Powoli się specjalizuję w przemycaniu zielonego do dań Emilki. Przenigdy nie zjadłaby ona liści szpinaku surowych czy zblanszowanych a jednak szpinak je dość często- zmiksowany w zupach, sosach, pesto czy dodany do kotlecików. Te naleśniki szpinakowe to mistrzostwo zielonego przemytu – zdradza je jedynie kolor a w smaku zupełnie go nie czuć. Do ich przygotowania użyłam resztek mąk, które miałam w szafce – wyszła mieszanka pszennej białej i razowej z gryczaną – bardzo udana. Jak jednak nie macie takich mąk możecie użyć tylko białej lub tylko razowej, a i z samą gryczaną też powinno się udać.
A środek? To już inna bajka. Tu polecam ponieść się fantazji. Emilka swoje zjadła z żółtym serem, szynką i pomidorami. Ja swoje zjadłam z podsmażonymi wcześniej na maśle szparagami i jajkiem. Obie wersje były świetne, przysmażone na patelni- chrupiące na zewnątrz a w środku ciągnące (ser) lub płynące (jajko). Inne pomysły: ricotta wymieszana z jajkiem i szczypiorkiem (trzeba dłużej zapiec żeby jajko się ścięło) lub baiły serek z łososiem.
- 100 g szpinaku
- 2 szklanki mąki– u mnie była to mieszanka pszennej, pszennej razowej i gryczanej
- 1 szklanka mleka ryżowego
- 1 szklanka wody gazowanej
- ⅓ łyżeczki soli
- 1 łyżeczka oliwy
- 2 jajka
- Szpinak umyć i wysuszyć.
- Wszystkie składniki naleśników umieścić w blenderze i zmiksować na gładką masę. Odstawić na minimum 30 minut.

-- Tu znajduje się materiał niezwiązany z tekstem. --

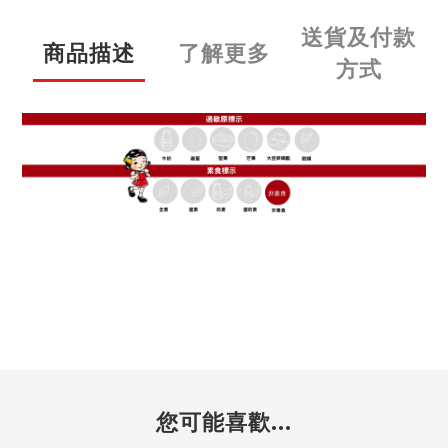
送貨及付款
商品描述
了解更多
方式
您可能喜歡...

- Smażyć naleśniki na oliwie lub oleju kokosowym.
- Propozycje nadzienia:
- #Szparagi i jajko
- #Ser, szynka i pomidor
- #Ser biały/ricotta wymieszana z jajkiem i szczypiorkiem
naleśniki przepis says
Twoje naleśniki wyglądają pysznie, bardzo fajny przepis 🙂
Iwona says
Wyszły pyszne:) użyłam mleka sojowego bo nie miałam ryżowego, i wyszły naprawdę dobre:)

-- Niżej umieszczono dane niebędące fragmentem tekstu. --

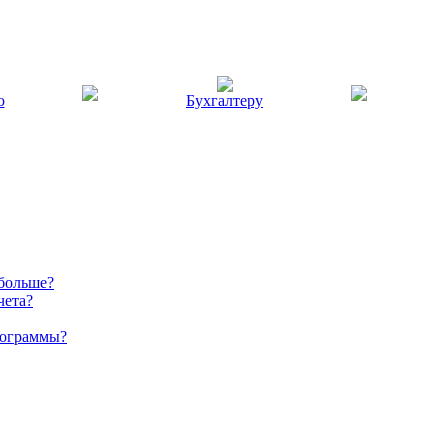
ю
Бухгалтеру
 больше?
чета?
рограммы?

Zastanawiam sie tylko czy ten szpinak to zachowuje swoje witaminy po takim smażeniu na gorącym oleju? Jak Pani uważa?
cookingforemily says
przy obróbce termicznej zawsze straci część witamin, tak samo przy gotowaniu czy duszeniu. No ale coś tam zostaje:) u nas taki świeży nie przejdzie, no chyba że w koktajlu z czymś słodkim ale to też zależy od humoru bo generalnie kolor zielony jest podejrzewany o najgorsze:)
Aga says
A jakie warzywa byś jeszcze polecała do przemycania w ten sposób? Bo u mojej 2-latki te zielone naleśniki to hit, chociaż na szpinak w innej formie od razu reaguje „nie lubiem” 😉 Ostatnio w ogóle warzywa są u niej na cenzurowanym, więc szukam sposobów na przemyt 🙂
Pozdrawiam.
cookingforemily says
U nas warzywa też są mocno na cenzurowanym. Ja przemycam najczęściej do kotlecików, pesto do makaronu a ostatnio jest tolerancja na zupy-krem ( jak nie widać kawałków to jakby ich nie było). Świeże warzywa natomiast daję do soków i smoothie (szpinak, jarmuż, burak, marchewka).
Do tych naleśników możesz też zamiast szpinaku dodać jarmuż właśnie, jest jeszcze zdrowszy niż szpinak chociaż trudniej go rozdrobnić.